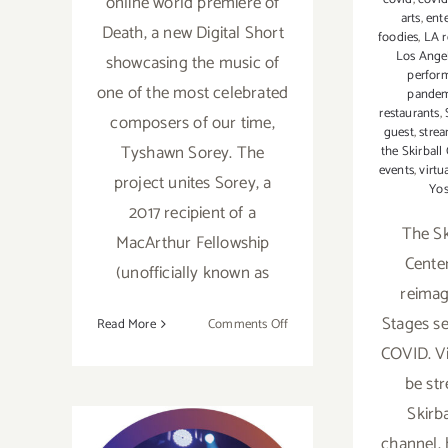
online world premiere of
arts
,
ent
Death, a new Digital Short
foodies
,
LA r
Los Ange
showcasing the music of
perfor
one of the most celebrated
pande
restaurants
,
composers of our time,
guest
,
stre
Tyshawn Sorey. The
the Skirball
events
,
virtu
project unites Sorey, a
Yo
2017 recipient of a
The Sk
MacArthur Fellowship
Cente
(unofficially known as
reimagi
Stages se
on
Read More
Comments Off
Now
COVID. Vi
Streaming:
be st
LA
Skirb
Opera,
Death
channel,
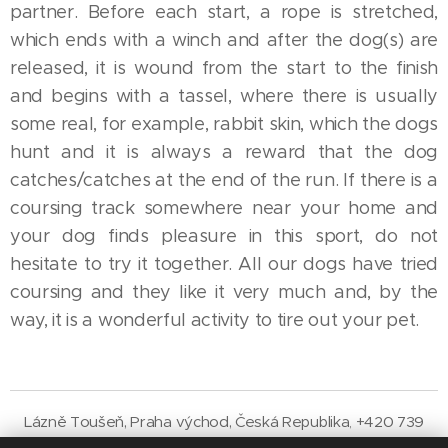
partner. Before each start, a rope is stretched,
which ends with a winch and after the dog(s) are
released, it is wound from the start to the finish
and begins with a tassel, where there is usually
some real, for example, rabbit skin, which the dogs
hunt and it is always a reward that the dog
catches/catches at the end of the run. If there is a
coursing track somewhere near your home and
your dog finds pleasure in this sport, do not
hesitate to try it together. All our dogs have tried
coursing and they like it very much and, by the
way, it is a wonderful activity to tire out your pet.
Lázně Toušeň,
Praha
východ
,
Česká
Republika
+420 739
,
033
800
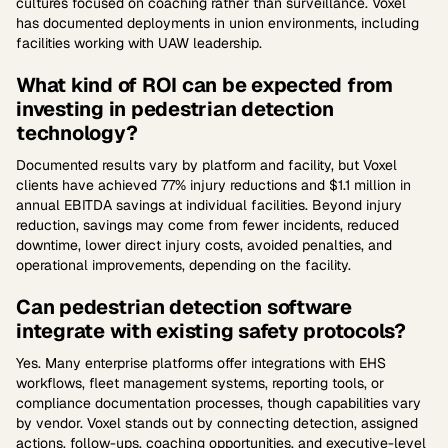
cultures focused on coaching rather than surveillance. Voxel
has documented deployments in union environments, including
facilities working with UAW leadership.
What kind of ROI can be expected from
investing in pedestrian detection
technology?
Documented results vary by platform and facility, but Voxel
clients have achieved 77% injury reductions and $1.1 million in
annual EBITDA savings at individual facilities. Beyond injury
reduction, savings may come from fewer incidents, reduced
downtime, lower direct injury costs, avoided penalties, and
operational improvements, depending on the facility.
Can pedestrian detection software
integrate with existing safety protocols?
Yes. Many enterprise platforms offer integrations with EHS
workflows, fleet management systems, reporting tools, or
compliance documentation processes, though capabilities vary
by vendor. Voxel stands out by connecting detection, assigned
actions, follow-ups, coaching opportunities, and executive-level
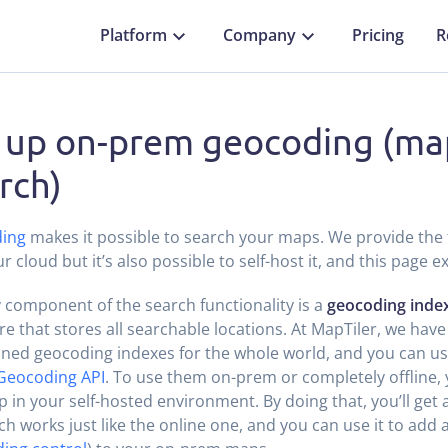
Platform
Company
Pricing
R
 up on-prem geocoding (ma
rch)
ing
makes it possible to search your maps. We provide the 
r cloud but it’s also possible to self-host it, and this page e
 component of the search functionality is a
geocoding inde
re that stores all searchable locations. At MapTiler, we have
ned geocoding indexes for the whole world, and you can us
Geocoding API
. To use them on-prem or completely offline, 
 in your self-hosted environment. By doing that, you’ll get 
h works just like the online one, and you can use it to add 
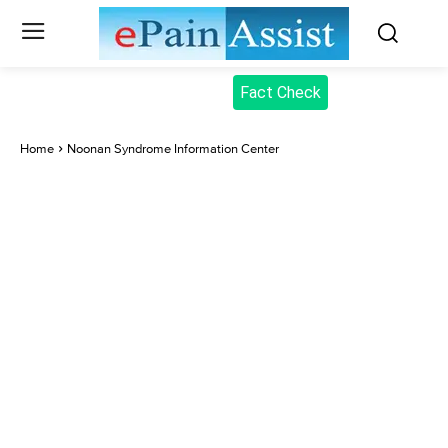
Fact Check
Home
Noonan Syndrome Information Center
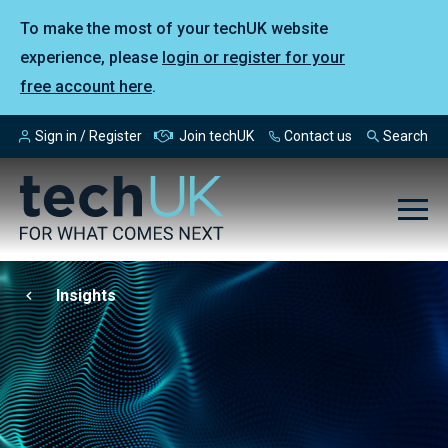
To make the most of your techUK website
experience, please
login or register for your
free account here
.
Sign in / Register
Join techUK
Contact us
Search
Insights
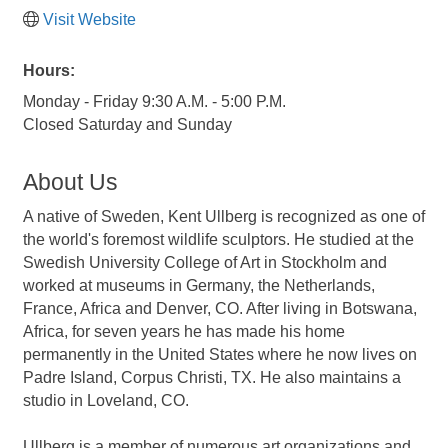
Visit Website
Hours:
Monday - Friday 9:30 A.M. - 5:00 P.M.
Closed Saturday and Sunday
About Us
A native of Sweden, Kent Ullberg is recognized as one of
the world's foremost wildlife sculptors. He studied at the
Swedish University College of Art in Stockholm and
worked at museums in Germany, the Netherlands,
France, Africa and Denver, CO. After living in Botswana,
Africa, for seven years he has made his home
permanently in the United States where he now lives on
Padre Island, Corpus Christi, TX. He also maintains a
studio in Loveland, CO.
Ullberg is a member of numerous art organizations and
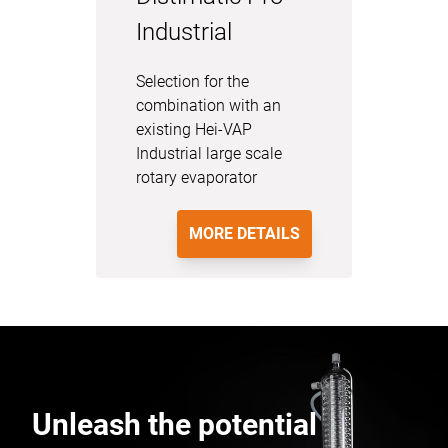
Industrial
Selection for the
combination with an
existing Hei-VAP
Industrial large scale
rotary evaporator
MORE DETAILS
Unleash the potential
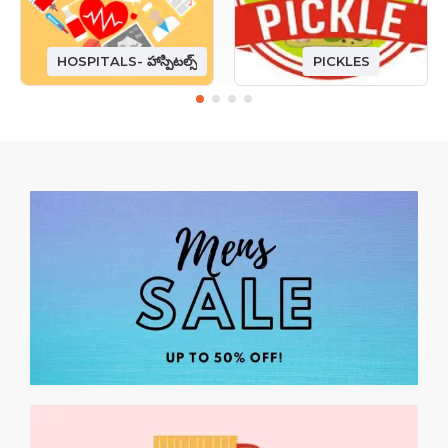
HOSPITALS- హాస్పిటల్స్
PICKLES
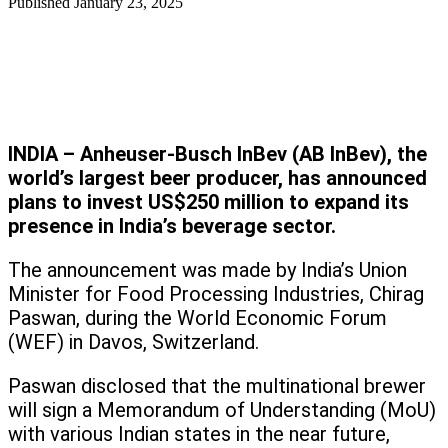
Published
January 23, 2025
INDIA – Anheuser-Busch InBev (AB InBev), the
world’s largest beer producer, has announced
plans to invest US$250 million to expand its
presence in India’s beverage sector.
The announcement was made by India’s Union
Minister for Food Processing Industries, Chirag
Paswan, during the World Economic Forum
(WEF) in Davos, Switzerland.
Paswan disclosed that the multinational brewer
will sign a Memorandum of Understanding (MoU)
with various Indian states in the near future,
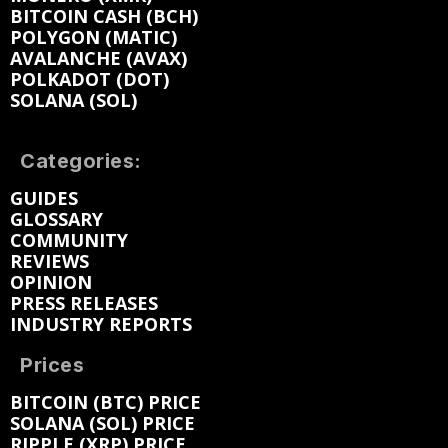
BITCOIN CASH (BCH)
POLYGON (MATIC)
AVALANCHE (AVAX)
POLKADOT (DOT)
SOLANA (SOL)
Categories:
GUIDES
GLOSSARY
COMMUNITY
REVIEWS
OPINION
PRESS RELEASES
INDUSTRY REPORTS
Prices
BITCOIN (BTC) PRICE
SOLANA (SOL) PRICE
RIPPLE (XRP) PRICE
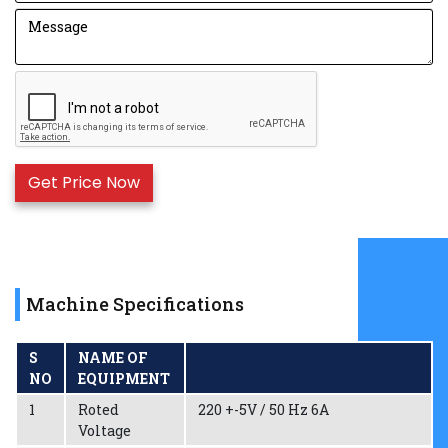
Machine Specifications
S
NAME OF
NO
EQUIPMENT
1
Roted
220 +-5V / 50 Hz 6A
Voltage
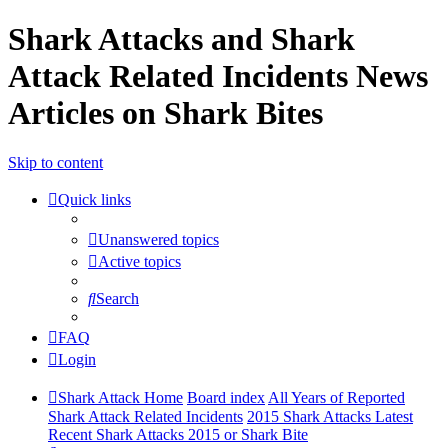
Shark Attacks and Shark
Attack Related Incidents News
Articles on Shark Bites
Skip to content
Quick links
Unanswered topics
Active topics
Search
FAQ
Login
Shark Attack Home
Board index
All Years of Reported
Shark Attack Related Incidents
2015 Shark Attacks Latest
Recent Shark Attacks 2015 or Shark Bite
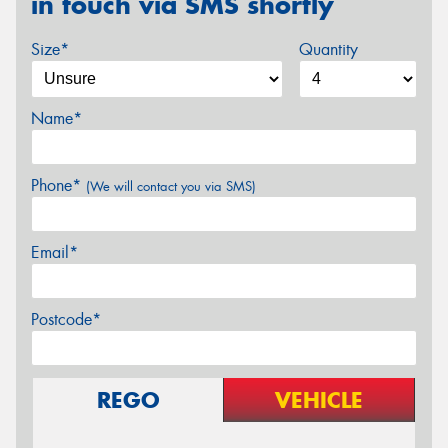
in touch via SMS shortly
Size*
Quantity
Name*
Phone*
(We will contact you via SMS)
Email*
Postcode*
REGO
VEHICLE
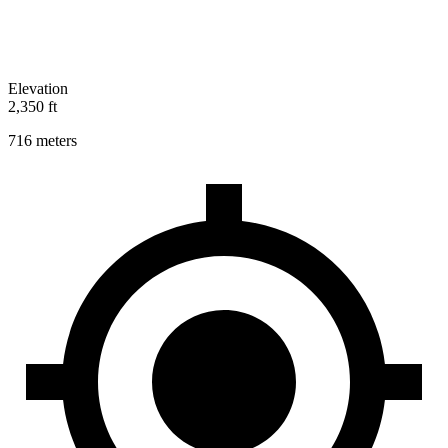
Elevation
2,350 ft
716 meters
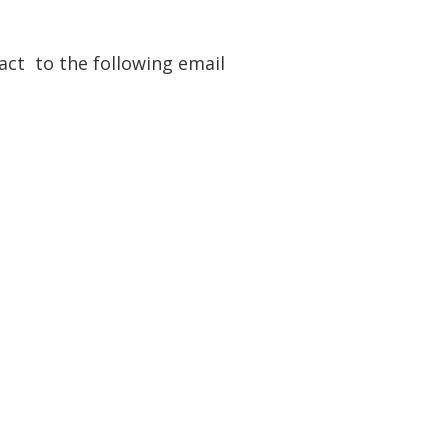
ract to the following email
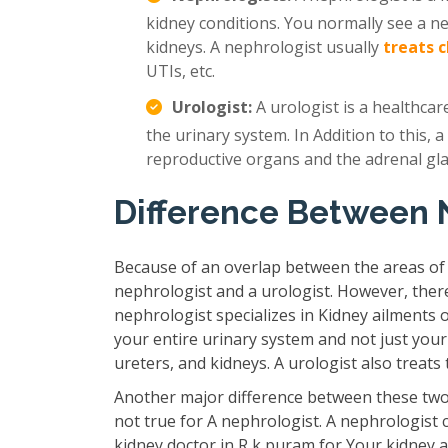
kidney conditions. You normally see a n
kidneys. A nephrologist usually
treats 
UTIs, etc.
Urologist:
A urologist is a healthcar
the urinary system. In Addition to this, a
reproductive organs and the adrenal gl
Difference Between 
Because of an overlap between the areas of
nephrologist and a urologist. However, ther
nephrologist specializes in Kidney ailments 
your entire urinary system and not just your
ureters, and kidneys. A urologist also treat
Another major difference between these two 
not true for A nephrologist. A nephrologist 
kidney doctor in R k puram for Your kidney a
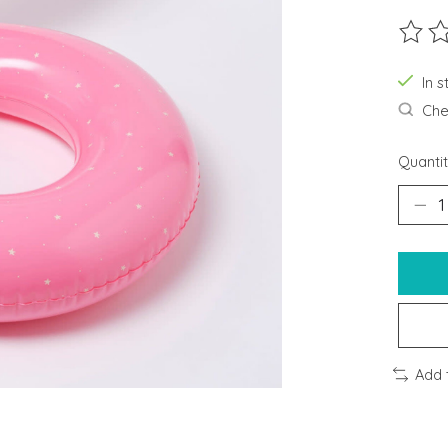
The ra
In s
Chec
Quantit
Add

* **Exercise directions**: Write out the text read from every one of the items above without a single change, and leave the pictures out.

* **Result**:
online world premiere of
arts
,
ent
Death, a new Digital Short
foodies
,
LA r
Los Ange
showcasing the music of
perfor
one of the most celebrated
pande
restaurants
,
composers of our time,
guest
,
stre
Tyshawn Sorey. The
the Skirball
events
,
virtu
project unites Sorey, a
Yo
2017 recipient of a
The Sk
MacArthur Fellowship
Cente
(unofficially known as
reimagi
Stages se
on
Read More
Comments Off
Now
COVID. Vi
Streaming:
be st
LA
Skirb
Opera,
Death
channel,
partner. Before each start, a rope is stretched,
which ends with a winch and after the dog(s) are
released, it is wound from the start to the finish
and begins with a tassel, where there is usually
some real, for example, rabbit skin, which the dogs
hunt and it is always a reward that the dog
catches/catches at the end of the run. If there is a
coursing track somewhere near your home and
your dog finds pleasure in this sport, do not
hesitate to try it together. All our dogs have tried
coursing and they like it very much and, by the
way, it is a wonderful activity to tire out your pet.
Lázně Toušeň,
Praha
východ
,
Česká
Republika
+420 739
,
033
800
cultures focused on coaching rather than surveillance. Voxel
has documented deployments in union environments, including
facilities working with UAW leadership.
What kind of ROI can be expected from
investing in pedestrian detection
technology?
Documented results vary by platform and facility, but Voxel
clients have achieved 77% injury reductions and $1.1 million in
annual EBITDA savings at individual facilities. Beyond injury
reduction, savings may come from fewer incidents, reduced
downtime, lower direct injury costs, avoided penalties, and
operational improvements, depending on the facility.
Can pedestrian detection software
integrate with existing safety protocols?
Yes. Many enterprise platforms offer integrations with EHS
workflows, fleet management systems, reporting tools, or
compliance documentation processes, though capabilities vary
by vendor. Voxel stands out by connecting detection, assigned
actions, follow-ups, coaching opportunities, and executive-level
Platform
Company
Pricing
R
 up on-prem geocoding (ma
rch)
ing
makes it possible to search your maps. We provide the 
r cloud but it’s also possible to self-host it, and this page e
 component of the search functionality is a
geocoding inde
re that stores all searchable locations. At MapTiler, we have
ned geocoding indexes for the whole world, and you can us
Geocoding API
. To use them on-prem or completely offline, 
 in your self-hosted environment. By doing that, you’ll get 
h works just like the online one, and you can use it to add 
Fact Check
Home
Noonan Syndrome Information Center
To make the most of your techUK website
experience, please
login or register for your
free account here
.
Sign in / Register
Join techUK
Contact us
Search
Insights
Visit Website
Hours:
Monday - Friday 9:30 A.M. - 5:00 P.M.
Closed Saturday and Sunday
About Us
A native of Sweden, Kent Ullberg is recognized as one of
the world's foremost wildlife sculptors. He studied at the
Swedish University College of Art in Stockholm and
worked at museums in Germany, the Netherlands,
France, Africa and Denver, CO. After living in Botswana,
Africa, for seven years he has made his home
permanently in the United States where he now lives on
Padre Island, Corpus Christi, TX. He also maintains a
studio in Loveland, CO.
Ullberg is a member of numerous art organizations and
Industrial
Selection for the
combination with an
existing Hei-VAP
Industrial large scale
rotary evaporator
MORE DETAILS
Unleash the potential
HOSPITALS- హాస్పిటల్స్
PICKLES
Published
January 23, 2025
INDIA – Anheuser-Busch InBev (AB InBev), the
world’s largest beer producer, has announced
plans to invest US$250 million to expand its
presence in India’s beverage sector.
The announcement was made by India’s Union
Minister for Food Processing Industries, Chirag
Paswan, during the World Economic Forum
(WEF) in Davos, Switzerland.
Paswan disclosed that the multinational brewer
will sign a Memorandum of Understanding (MoU)
with various Indian states in the near future,
BITCOIN CASH (BCH)
POLYGON (MATIC)
AVALANCHE (AVAX)
POLKADOT (DOT)
SOLANA (SOL)
Categories:
GUIDES
GLOSSARY
COMMUNITY
REVIEWS
OPINION
PRESS RELEASES
INDUSTRY REPORTS
Prices
BITCOIN (BTC) PRICE
SOLANA (SOL) PRICE
RIPPLE (XRP) PRICE
Machine Specifications
S
NAME OF
NO
EQUIPMENT
1
Roted
220 +-5V / 50 Hz 6A
Voltage
Shark Attacks and Shark
Attack Related Incidents News
Articles on Shark Bites
Skip to content
Quick links
Unanswered topics
Active topics
Search
FAQ
Login
Shark Attack Home
Board index
All Years of Reported
Shark Attack Related Incidents
2015 Shark Attacks Latest
Recent Shark Attacks 2015 or Shark Bite
in touch via SMS shortly
Size*
Quantity
Name*
Phone*
(We will contact you via SMS)
Email*
Postcode*
REGO
VEHICLE
Elevation
2,350 ft
716 meters
ract to the following email
kidney conditions. You normally see a n
kidneys. A nephrologist usually
treats 
UTIs, etc.
Urologist:
A urologist is a healthcar
the urinary system. In Addition to this, a
reproductive organs and the adrenal gl
Difference Between 
Because of an overlap between the areas of
nephrologist and a urologist. However, ther
nephrologist specializes in Kidney ailments 
your entire urinary system and not just your
ureters, and kidneys. A urologist also treat
Another major difference between these two 
not true for A nephrologist. A nephrologist 
kidney doctor in R k puram for Your kidney a
The ra
In s
Chec
Quantit
Add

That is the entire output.